New SEN Information Report guidance

Babcock LDP has published new Guidance for writing an SEN Information Report (February 2019). 

The Special Educational Needs and Disability Code of Practice (2015) says that every school must publish an SEN Information report on its website. This report should be kept up to date with significant changes and published annually each September.

If you have an SEN Policy do you need an SEN Information Report?

The SEN Information Report is different from the SEN Policy. The SEN Policy details the school’s ethos and approach to SEN whereas the SEN information report describes what has happened and how the policy has been implemented in the last academic year.

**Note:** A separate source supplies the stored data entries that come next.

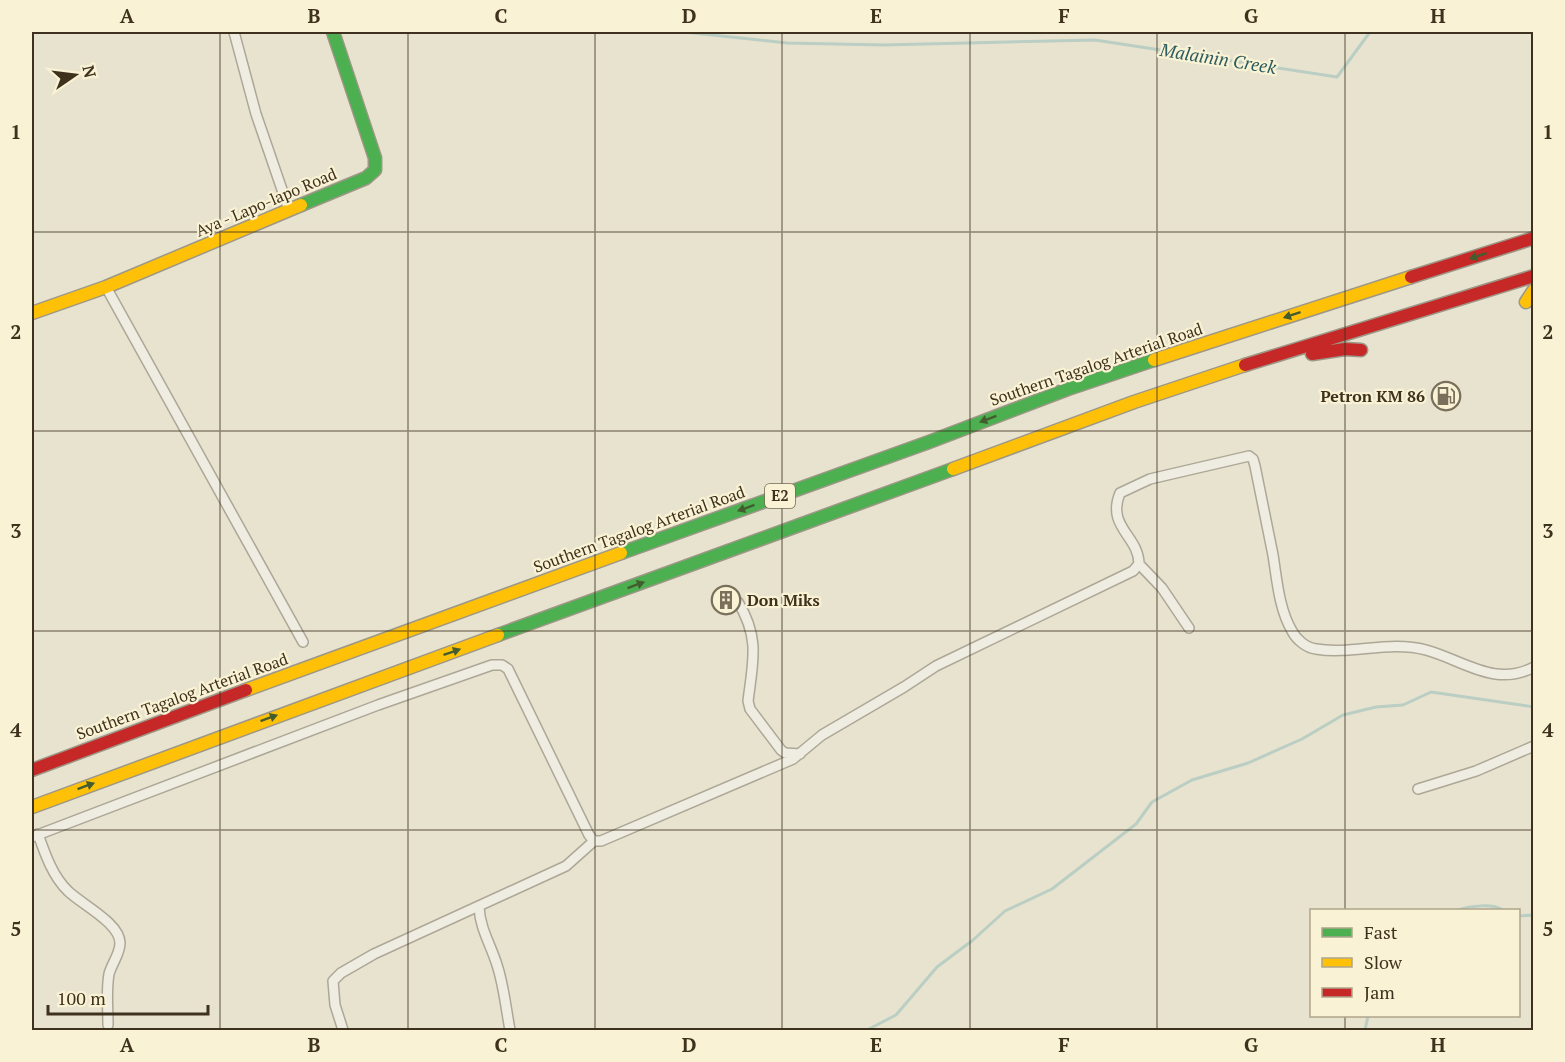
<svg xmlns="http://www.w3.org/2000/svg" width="1565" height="1062" font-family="'PT Serif',serif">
  <rect width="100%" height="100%" fill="#e8e3ce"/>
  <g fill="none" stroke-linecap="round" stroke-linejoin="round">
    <path stroke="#bacec4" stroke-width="3" d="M684 32 787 43 884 45 1095 40 1337 77 1370 32
      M1458 910C1470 906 1492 903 1503 910
      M1518 916 1534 915
      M867 1030 896 1015 937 967 973 940 1005 911 1052 889 1136 824 1152 802 1192 780 1248 763 1302 739 1343 715 1376 707 1403 705 1431 692 1534 707
      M1365 1030 1368 1016"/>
    <g stroke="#ada797" stroke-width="12">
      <path id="street" d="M234 32 256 114 289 210
        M106 287 303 642
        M1139 564 1162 588 1189 628
        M738 602C760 638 753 661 748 701L750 709 781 750 785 753 800 754
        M1418 789 1476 771 1534 746
        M38 834C45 854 53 877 68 891 81 904 120 923 120 943 120 954 112 963 109 974 106 990 108 1008 108 1025
        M32 837 378 705 492 665H502L508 669 589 835 594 841H601L793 759 822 735 904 687 936 666 1133 571 1139 564C1139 536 1106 527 1120 493L1150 479 1249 456 1253 459 1255 466C1261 496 1267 525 1273 555 1277 580 1279 609 1292 631 1296 639 1306 648 1316 649 1352 655 1389 640 1426 650 1463 660 1495 688 1534 667
        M479 907C480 929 491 945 497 965 504 986 506 1009 510 1030
        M343 1030 335 1005 333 981 341 973 374 954 566 866 594 841"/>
    </g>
    <g stroke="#9d9787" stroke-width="15">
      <path id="fast" d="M301 205 366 178 375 170V158L333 32
        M621 553 929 442 1068 389 1154 360
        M498 635 953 469"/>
    </g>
    <g stroke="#9d9787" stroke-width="15">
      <path id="slow" d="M1526 302 1534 290
        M32 313 106 287 301 205
        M1154 360 1411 277
        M953 469 1134 402 1245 365
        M246 690 621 553
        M32 807 498 635"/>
    </g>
    <g stroke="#9d9787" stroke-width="15">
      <path id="jam" d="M1411 277 1534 238
        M1312 354 1345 349 1361 350
        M1245 365 1534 276
        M32 770 246 690"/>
    </g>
    <use href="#street" stroke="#efece1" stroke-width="9"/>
    <use href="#fast" stroke="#4caf50" stroke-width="12"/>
    <use href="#slow" stroke="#ffc107" stroke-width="12"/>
    <use href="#jam" stroke="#c62828" stroke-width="12"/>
  </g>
  <defs><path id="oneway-solid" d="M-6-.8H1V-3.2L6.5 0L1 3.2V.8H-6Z" transform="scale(1.5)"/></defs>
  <g fill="#435d2f">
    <use href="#oneway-solid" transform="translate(1478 256) rotate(162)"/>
    <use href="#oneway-solid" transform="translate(1292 315) rotate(162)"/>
    <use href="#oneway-solid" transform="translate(988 419) rotate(159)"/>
    <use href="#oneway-solid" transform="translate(746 508) rotate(160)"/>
    <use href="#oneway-solid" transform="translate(636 585) rotate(-20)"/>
    <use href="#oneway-solid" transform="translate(452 652) rotate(-19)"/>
    <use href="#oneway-solid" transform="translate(269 718) rotate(-20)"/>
    <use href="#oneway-solid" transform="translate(86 786) rotate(-20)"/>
  </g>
  <path fill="none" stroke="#3e311d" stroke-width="1.5" stroke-opacity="0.55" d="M220 32V1030M408 32V1030M595 32V1030M782 32V1030M970 32V1030M1157 32V1030M1345 32V910M32 232H1534M32 431H1534M32 631H1534M32 830H1534M1345 1016V1030"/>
  <defs>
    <g id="fuel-ring" transform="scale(1.5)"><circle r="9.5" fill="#f9f2d4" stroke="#7a6f5b" stroke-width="1.5"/><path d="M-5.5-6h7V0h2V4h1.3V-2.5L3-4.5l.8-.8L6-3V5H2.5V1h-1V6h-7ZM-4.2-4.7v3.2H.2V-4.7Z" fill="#7a6f5b"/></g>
    <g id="building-ring" transform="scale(1.5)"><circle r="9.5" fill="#f9f2d4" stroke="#7a6f5b" stroke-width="1.5"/><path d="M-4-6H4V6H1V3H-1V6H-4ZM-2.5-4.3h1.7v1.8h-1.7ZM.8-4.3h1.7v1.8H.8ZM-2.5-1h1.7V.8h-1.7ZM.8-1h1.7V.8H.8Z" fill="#7a6f5b"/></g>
  </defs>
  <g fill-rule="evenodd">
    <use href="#fuel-ring" x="1446" y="396"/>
    <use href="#building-ring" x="726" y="600"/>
  </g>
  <g text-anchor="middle" stroke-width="4.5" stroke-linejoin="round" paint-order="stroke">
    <rect fill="#f9f2d4" stroke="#766b54" stroke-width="1.5" x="765" y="484" width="30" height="24" rx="4.5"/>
    <g font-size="15" font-weight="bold" fill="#3e311d">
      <text x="780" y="501">E2</text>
    </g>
    <g font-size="16" fill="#3e311d" stroke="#f9f2d4">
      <text transform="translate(266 202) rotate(-23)" y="6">Aya - Lapo-lapo Road</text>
      <text transform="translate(1096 364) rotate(-19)" y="6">Southern Tagalog Arterial Road</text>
      <text transform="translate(639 529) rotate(-20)" y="6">Southern Tagalog Arterial Road</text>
      <text transform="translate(182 696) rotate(-20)" y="6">Southern Tagalog Arterial Road</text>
    </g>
    <g font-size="16" font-weight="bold" fill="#3e311d" stroke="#f9f2d4" text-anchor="end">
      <text x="1425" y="402">Petron KM 86</text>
      <text x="747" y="606" text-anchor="start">Don Miks</text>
    </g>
    <g font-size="18" font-style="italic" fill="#2b5c5f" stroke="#f9f2d4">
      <text transform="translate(1218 59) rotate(9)" y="6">Malainin Creek</text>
    </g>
  </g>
  <rect width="1565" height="1062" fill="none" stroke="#f9f2d4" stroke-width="66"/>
  <rect x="1310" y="909" width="210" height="108" fill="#f9f2d4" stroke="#aea58b" stroke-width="1.5"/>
  <rect x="1322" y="928" width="30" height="9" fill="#4caf50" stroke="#aea58b" stroke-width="1.5"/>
  <text x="1364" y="939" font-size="18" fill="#3e311d">Fast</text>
  <rect x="1322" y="958" width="30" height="9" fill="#ffc107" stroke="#aea58b" stroke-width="1.5"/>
  <text x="1364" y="969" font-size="18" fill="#3e311d">Slow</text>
  <rect x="1322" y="988" width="30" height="9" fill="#c62828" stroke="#aea58b" stroke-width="1.5"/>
  <text x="1364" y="999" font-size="18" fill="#3e311d">Jam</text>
  <g transform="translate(75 75) rotate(76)" stroke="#f9f2d4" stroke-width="4.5" paint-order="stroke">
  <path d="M0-4.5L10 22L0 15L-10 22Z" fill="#3e311d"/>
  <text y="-9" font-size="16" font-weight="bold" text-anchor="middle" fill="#3e311d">N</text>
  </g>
  <path d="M48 1005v9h160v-9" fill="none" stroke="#3e311d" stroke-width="3"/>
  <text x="57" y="1005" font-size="18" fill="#3e311d" stroke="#f9f2d4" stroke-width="4.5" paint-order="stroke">100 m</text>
  <rect x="33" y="33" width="1499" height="996" fill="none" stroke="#3e311d" stroke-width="2"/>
  <g font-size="20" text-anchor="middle" font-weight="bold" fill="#3e311d">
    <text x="127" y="23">A</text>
    <text x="314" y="23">B</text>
    <text x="501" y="23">C</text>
    <text x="689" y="23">D</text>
    <text x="876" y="23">E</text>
    <text x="1064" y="23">F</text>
    <text x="1251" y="23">G</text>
    <text x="1438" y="23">H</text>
    <text x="16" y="139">1</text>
    <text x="1548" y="139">1</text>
    <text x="16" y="339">2</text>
    <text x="1548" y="339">2</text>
    <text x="16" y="538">3</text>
    <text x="1548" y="538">3</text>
    <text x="16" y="737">4</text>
    <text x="1548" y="737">4</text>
    <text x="16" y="936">5</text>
    <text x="1548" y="936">5</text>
    <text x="127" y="1052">A</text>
    <text x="314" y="1052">B</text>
    <text x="501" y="1052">C</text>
    <text x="689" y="1052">D</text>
    <text x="876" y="1052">E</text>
    <text x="1064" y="1052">F</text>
    <text x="1251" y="1052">G</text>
    <text x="1438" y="1052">H</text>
  </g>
</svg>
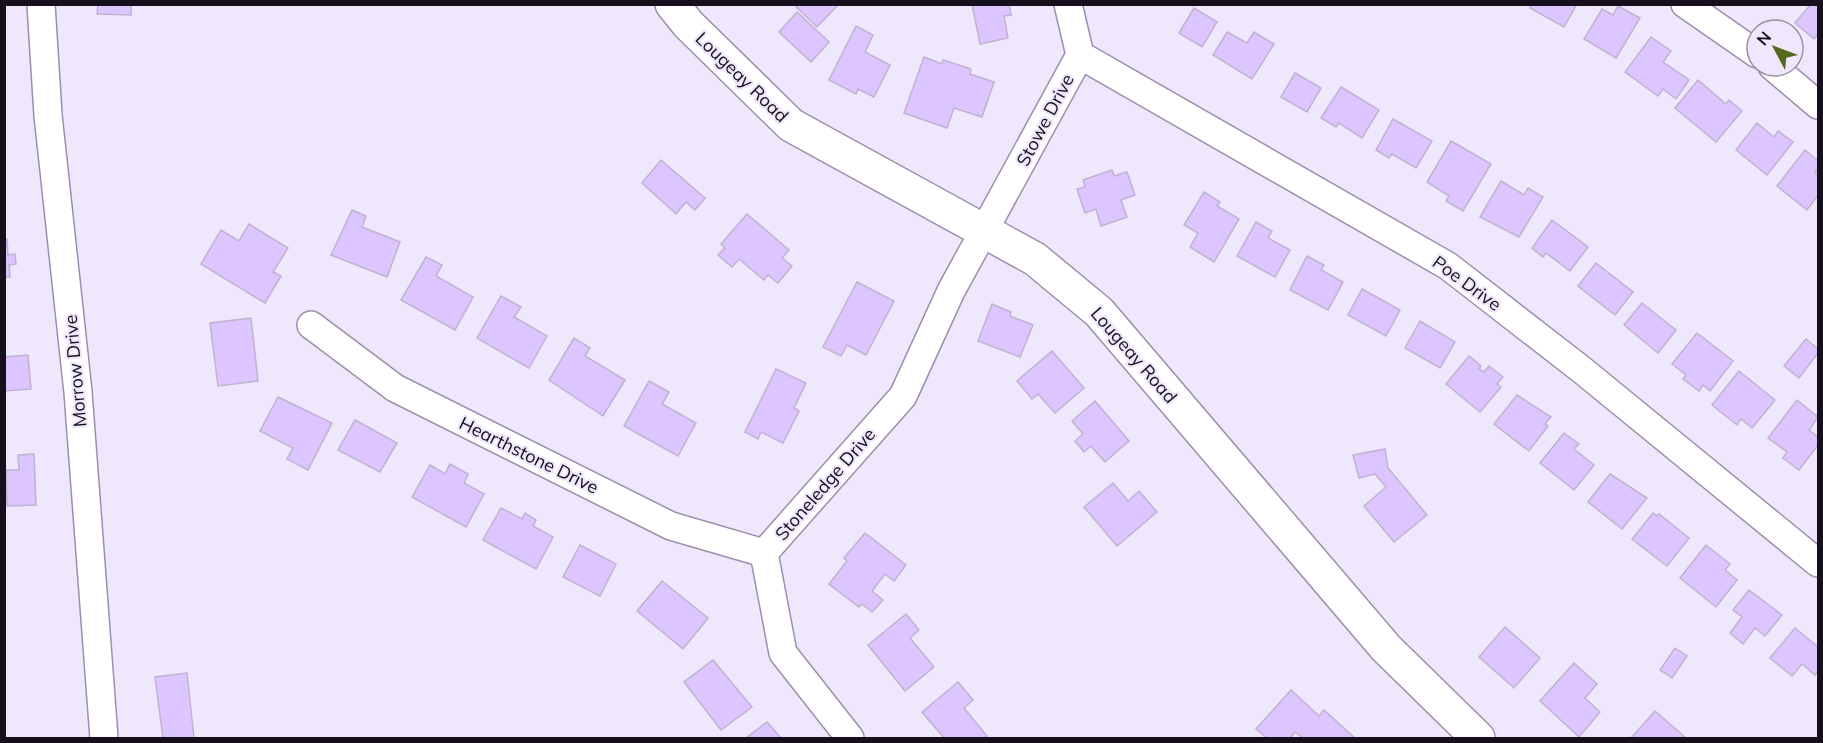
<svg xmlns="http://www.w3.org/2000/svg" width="1823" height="743" font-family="Mulish,sans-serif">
<rect width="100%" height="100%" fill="#efe7fb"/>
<g fill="#ddc5ff" stroke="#bfb2d2" stroke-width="1.5">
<polygon points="98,4 131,4 131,15 97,14"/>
<polygon points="798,4 839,4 817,27 796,7"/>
<polygon points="972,4 1009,4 1011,15 1004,16 1008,38 980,44"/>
<polygon points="1532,4 1577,4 1564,27 1530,8"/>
<polygon points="1811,4 1818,4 1818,34 1814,39 1795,23"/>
<polygon points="1618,6 1640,18 1616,58 1584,39 1602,9 1613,15"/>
<polygon points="1194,8 1217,22 1202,47 1179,33"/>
<polygon points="797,12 829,42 811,62 779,32"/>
<polygon points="856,26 873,35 865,52 890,65 874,97 858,89 856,94 829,80"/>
<polygon points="1227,32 1247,43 1254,32 1274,44 1252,79 1213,55"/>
<polygon points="1651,37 1671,51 1663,62 1689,80 1676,99 1663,89 1658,96 1625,72"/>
<polygon points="924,57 942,64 943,60 971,69 970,74 994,82 982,117 954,108 947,128 904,113"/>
<polygon points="1295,73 1321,88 1307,112 1281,97"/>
<polygon points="1698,80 1726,104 1729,100 1742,111 1716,142 1675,108"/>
<polygon points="1341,87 1379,110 1362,138 1339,123 1336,127 1321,118"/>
<polygon points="1393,119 1432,141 1416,168 1392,154 1389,158 1376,150"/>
<polygon points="1757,123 1774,137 1778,131 1793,142 1767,175 1736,150"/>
<polygon points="1451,141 1491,164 1463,211 1446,201 1449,196 1427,182"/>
<polygon points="1805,150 1818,161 1818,168 1815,173 1818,176 1818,195 1807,210 1777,186"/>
<polygon points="661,160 705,198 695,210 686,202 676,214 642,183"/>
<polygon points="1112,170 1114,176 1127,172 1135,195 1121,200 1127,217 1101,226 1096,209 1085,213 1077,189 1085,187 1083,180"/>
<polygon points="1501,181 1524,195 1528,188 1543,197 1519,237 1480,217"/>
<polygon points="1204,192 1220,202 1217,206 1239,219 1214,262 1190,247 1198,233 1184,225"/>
<polygon points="352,210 366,216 362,227 400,242 387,277 331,255"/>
<polygon points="747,214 789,250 782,258 792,266 778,283 768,275 764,280 739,259 732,267 718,255 725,248 721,244"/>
<polygon points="1552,220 1588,247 1570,271 1546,253 1543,257 1532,248"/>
<polygon points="1256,222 1272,231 1268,238 1290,250 1275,277 1237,256"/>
<polygon points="249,224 288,248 273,272 281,276 265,303 201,264 221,230 239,241"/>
<polygon points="4,239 7,239 8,255 15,254 16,264 9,265 10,277 4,277"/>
<polygon points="1307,256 1324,265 1321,270 1343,282 1328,310 1290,290"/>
<polygon points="426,257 442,265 436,276 473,297 455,330 401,300"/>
<polygon points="1596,263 1633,292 1615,315 1578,286"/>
<polygon points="857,282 894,301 866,355 847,345 841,356 823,347"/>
<polygon points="1362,289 1400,310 1386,336 1348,315"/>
<polygon points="501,296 521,307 514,317 547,336 529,368 477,338"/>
<polygon points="1642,303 1676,330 1658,353 1624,325"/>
<polygon points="992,304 1011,312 1010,316 1033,325 1020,357 978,341"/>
<polygon points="251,318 258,381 218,386 210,323"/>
<polygon points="1420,321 1455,342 1440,368 1405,348"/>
<polygon points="1697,333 1733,361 1710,391 1703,385 1699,391 1683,379 1686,375 1672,364"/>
<polygon points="574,338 590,348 585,356 625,380 603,416 549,380"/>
<polygon points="1806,339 1818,349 1818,353 1799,378 1784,366"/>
<polygon points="1052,351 1084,388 1055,413 1038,394 1032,399 1017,381"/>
<polygon points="28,355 31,389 4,391 4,357"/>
<polygon points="1469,356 1481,366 1479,369 1484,372 1489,366 1503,377 1497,384 1501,387 1480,412 1446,384"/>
<polygon points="776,369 806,383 794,408 799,411 783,443 761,432 758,439 745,432"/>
<polygon points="1739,371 1775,400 1752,428 1741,419 1737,425 1712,405"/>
<polygon points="649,381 669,392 662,404 696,423 678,456 624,426"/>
<polygon points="1517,395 1551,417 1545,424 1548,426 1529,451 1494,424"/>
<polygon points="278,397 332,423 308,470 287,459 293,448 260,431"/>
<polygon points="1797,400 1818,417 1809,430 1818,437 1818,445 1799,470 1783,458 1787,452 1768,438"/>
<polygon points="1095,401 1129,441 1105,462 1091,446 1084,452 1075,441 1083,434 1072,421"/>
<polygon points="355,420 397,443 380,472 338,450"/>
<polygon points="1564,433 1579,444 1574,449 1594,465 1574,490 1540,463"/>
<polygon points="1385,449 1388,468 1427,515 1394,542 1364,506 1386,487 1375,474 1359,478 1353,455"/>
<polygon points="34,454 36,505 7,506 6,470 19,470 18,455"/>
<polygon points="450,464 468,474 464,483 484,494 466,527 412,497 430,465 445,474"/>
<polygon points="1610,474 1647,498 1622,529 1588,502"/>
<polygon points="1113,483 1128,501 1139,491 1157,512 1117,546 1084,507"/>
<polygon points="501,508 522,519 525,513 536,520 533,526 553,537 536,569 483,540"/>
<polygon points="1653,513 1657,516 1659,514 1689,538 1667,566 1632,539"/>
<polygon points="865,533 906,565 894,581 885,574 872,591 883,600 872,612 862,604 859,607 829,584 847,561 844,558"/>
<polygon points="580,545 616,564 600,596 563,577"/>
<polygon points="1706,545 1730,564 1725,570 1737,580 1716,607 1680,578"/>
<polygon points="662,581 708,618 683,649 637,611"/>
<polygon points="1749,590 1782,615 1765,636 1755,628 1743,644 1730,633 1742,617 1733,610"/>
<polygon points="906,614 919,630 910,638 934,667 905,691 868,645"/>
<polygon points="1505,627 1540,658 1514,688 1479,657"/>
<polygon points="1795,628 1818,647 1818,670 1815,675 1802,664 1792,676 1770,658"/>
<polygon points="1675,648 1687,656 1672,678 1660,670"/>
<polygon points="713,660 752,707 721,730 684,682"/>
<polygon points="1574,663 1597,684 1585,698 1600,712 1579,737 1540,701"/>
<polygon points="187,673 194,738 163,738 155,677"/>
<polygon points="958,682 973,700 964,708 987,736 984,738 944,738 922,712"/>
<polygon points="1291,690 1319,716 1324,710 1355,738 1303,738 1295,732 1290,738 1267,738 1256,729"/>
<polygon points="1655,711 1686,738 1631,738"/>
<polygon points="767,722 781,738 746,738"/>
</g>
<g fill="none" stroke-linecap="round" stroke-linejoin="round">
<defs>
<g id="street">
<polyline points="41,4 48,115 78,392 104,738"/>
<polyline points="1685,4 1757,54"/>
<polyline points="1080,55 1448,266 1582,370 1818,563"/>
<polyline points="1772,66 1818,105"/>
<polyline points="311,325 395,388 671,526 764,553"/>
<polyline points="764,553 903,396 951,291 1080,55 1068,4"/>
<polyline points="764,553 783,653 850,738"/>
</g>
<polyline id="secondary" points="672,4 688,24 791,125 1035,259 1099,312 1386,648 1478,738"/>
</defs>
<use href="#street" stroke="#9c8fae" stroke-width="30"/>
<use href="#secondary" stroke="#9c8fae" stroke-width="36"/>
<use href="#street" stroke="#fff" stroke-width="27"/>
<use href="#secondary" stroke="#fff" stroke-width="33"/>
</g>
<g text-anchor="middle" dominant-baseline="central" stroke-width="4.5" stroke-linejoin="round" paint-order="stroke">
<g font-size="18" fill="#15101b" stroke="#efe7fb">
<text transform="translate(742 77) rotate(44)">Lougeay Road</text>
<text transform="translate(1045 120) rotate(-62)">Stowe Drive</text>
<text transform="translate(1467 283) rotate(36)">Poe Drive</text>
<text transform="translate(1134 355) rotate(49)">Lougeay Road</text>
<text transform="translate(75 371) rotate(-95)">Morrow Drive</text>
<text transform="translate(529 455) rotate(26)">Hearthstone Drive</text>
<text transform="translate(825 484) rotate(-49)">Stoneledge Drive</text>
</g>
</g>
<rect width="1823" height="743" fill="none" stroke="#15101b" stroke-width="12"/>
<g transform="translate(1775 48) rotate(311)"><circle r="28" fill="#efe7fb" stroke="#9891a1" stroke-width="1.5"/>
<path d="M0-4.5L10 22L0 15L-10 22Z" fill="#536a1b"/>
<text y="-9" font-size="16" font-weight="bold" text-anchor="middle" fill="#15101b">N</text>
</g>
</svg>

Who is the SEN Information Report for?

The primary audience for the report is parents and carers. It is important to ensure the language used within the report is written in plain English. Best practice would be to involve and consult parents in the drawing up and review of the report. It is advised the report is published using a Dyslexia-friendly ‘sans serif’ font such as Arial, Comic Sans, Century Gothic, Verdana, Trebuchet or Calibri.

What’s in an SEN Information Report?

The SEN Information report must contain:

• the kinds of SEN that are provided for
• policies for identifying children and young people with SEN and assessing their needs, including the name and contact details of the SENCO (mainstream schools)
• arrangements for consulting parents of children with SEN and involving them in their child’s education
• arrangements for consulting young people with SEN and involving them in their education
• arrangements for assessing and reviewing children and young people’s progress towards outcomes. This should include the opportunities available to work with parents and young people as part of this assessment and review
• arrangements for supporting children and young people in moving between phases of education and in preparing for adulthood. As young people prepare for adulthood outcomes should reflect their ambitions, which could include higher education, employment, independent living and participation in society
• the approach to teaching children and young people with SEN
• how adaptations are made to the curriculum and the learning environment of children and young people with SEN
• the expertise and training of staff to support children and young people with SEN, including how specialist expertise will be secured
• evaluating the effectiveness of the provision made for children and young people with SEN
• how children and young people with SEN are enabled to engage in activities available with children and young people in the school who do not have SEN
• support for improving emotional and social development. This should include extra pastoral support arrangements for listening to the views of children and young people with SEN and measures to prevent bullying
• how the school involves other bodies, including health and social care bodies, local authority support services and voluntary sector organisations, in meeting children and young people’s SEN and supporting their families
• arrangements for handling complaints from parents of children with SEN about the provision made at the school

The guidance is designed to help schools to decide what information to include in the report. It is not an exhaustive list of information but a suggestion of the types of information schools may wish to include.